* REQUIRED WORK
Your answer is the listing, printed exactly as given.

* EXTRACTED ENTRIES
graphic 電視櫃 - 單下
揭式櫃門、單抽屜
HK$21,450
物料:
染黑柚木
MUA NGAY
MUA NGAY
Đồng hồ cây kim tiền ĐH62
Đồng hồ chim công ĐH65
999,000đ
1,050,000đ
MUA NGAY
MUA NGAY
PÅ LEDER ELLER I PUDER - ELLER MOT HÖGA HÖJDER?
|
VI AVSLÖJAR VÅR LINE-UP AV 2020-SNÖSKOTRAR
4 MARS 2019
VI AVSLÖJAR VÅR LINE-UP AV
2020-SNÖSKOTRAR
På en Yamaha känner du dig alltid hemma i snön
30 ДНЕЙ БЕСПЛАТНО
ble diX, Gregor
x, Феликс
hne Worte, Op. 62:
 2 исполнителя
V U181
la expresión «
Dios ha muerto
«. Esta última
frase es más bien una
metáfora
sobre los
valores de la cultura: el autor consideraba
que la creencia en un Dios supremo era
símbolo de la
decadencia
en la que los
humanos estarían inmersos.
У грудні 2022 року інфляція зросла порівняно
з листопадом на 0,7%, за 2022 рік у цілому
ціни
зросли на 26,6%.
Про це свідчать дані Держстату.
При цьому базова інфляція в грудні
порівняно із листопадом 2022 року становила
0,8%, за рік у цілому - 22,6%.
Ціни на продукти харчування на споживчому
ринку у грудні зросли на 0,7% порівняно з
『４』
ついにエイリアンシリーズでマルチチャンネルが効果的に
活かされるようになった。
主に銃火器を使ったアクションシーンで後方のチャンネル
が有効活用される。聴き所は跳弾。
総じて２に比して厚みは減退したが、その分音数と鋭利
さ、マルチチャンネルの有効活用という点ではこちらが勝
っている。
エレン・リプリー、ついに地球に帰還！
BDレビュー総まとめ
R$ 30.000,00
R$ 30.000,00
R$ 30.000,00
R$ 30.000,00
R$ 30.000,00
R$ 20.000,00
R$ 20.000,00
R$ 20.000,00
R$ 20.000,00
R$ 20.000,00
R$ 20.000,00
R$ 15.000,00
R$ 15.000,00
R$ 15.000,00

* ANSWER BELOW
graphic 電視櫃 - 單下
揭式櫃門、單抽屜
HK$21,450
物料:
染黑柚木
MUA NGAY
MUA NGAY
Đồng hồ cây kim tiền ĐH62
Đồng hồ chim công ĐH65
999,000đ
1,050,000đ
MUA NGAY
MUA NGAY
PÅ LEDER ELLER I PUDER - ELLER MOT HÖGA HÖJDER?
|
VI AVSLÖJAR VÅR LINE-UP AV 2020-SNÖSKOTRAR
4 MARS 2019
VI AVSLÖJAR VÅR LINE-UP AV
2020-SNÖSKOTRAR
På en Yamaha känner du dig alltid hemma i snön
30 ДНЕЙ БЕСПЛАТНО
ble diX, Gregor
x, Феликс
hne Worte, Op. 62:
 2 исполнителя
V U181
la expresión «
Dios ha muerto
«. Esta última
frase es más bien una
metáfora
sobre los
valores de la cultura: el autor consideraba
que la creencia en un Dios supremo era
símbolo de la
decadencia
en la que los
humanos estarían inmersos.
У грудні 2022 року інфляція зросла порівняно
з листопадом на 0,7%, за 2022 рік у цілому
ціни
зросли на 26,6%.
Про це свідчать дані Держстату.
При цьому базова інфляція в грудні
порівняно із листопадом 2022 року становила
0,8%, за рік у цілому - 22,6%.
Ціни на продукти харчування на споживчому
ринку у грудні зросли на 0,7% порівняно з
『４』
ついにエイリアンシリーズでマルチチャンネルが効果的に
活かされるようになった。
主に銃火器を使ったアクションシーンで後方のチャンネル
が有効活用される。聴き所は跳弾。
総じて２に比して厚みは減退したが、その分音数と鋭利
さ、マルチチャンネルの有効活用という点ではこちらが勝
っている。
エレン・リプリー、ついに地球に帰還！
BDレビュー総まとめ
R$ 30.000,00
R$ 30.000,00
R$ 30.000,00
R$ 30.000,00
R$ 30.000,00
R$ 20.000,00
R$ 20.000,00
R$ 20.000,00
R$ 20.000,00
R$ 20.000,00
R$ 20.000,00
R$ 15.000,00
R$ 15.000,00
R$ 15.000,00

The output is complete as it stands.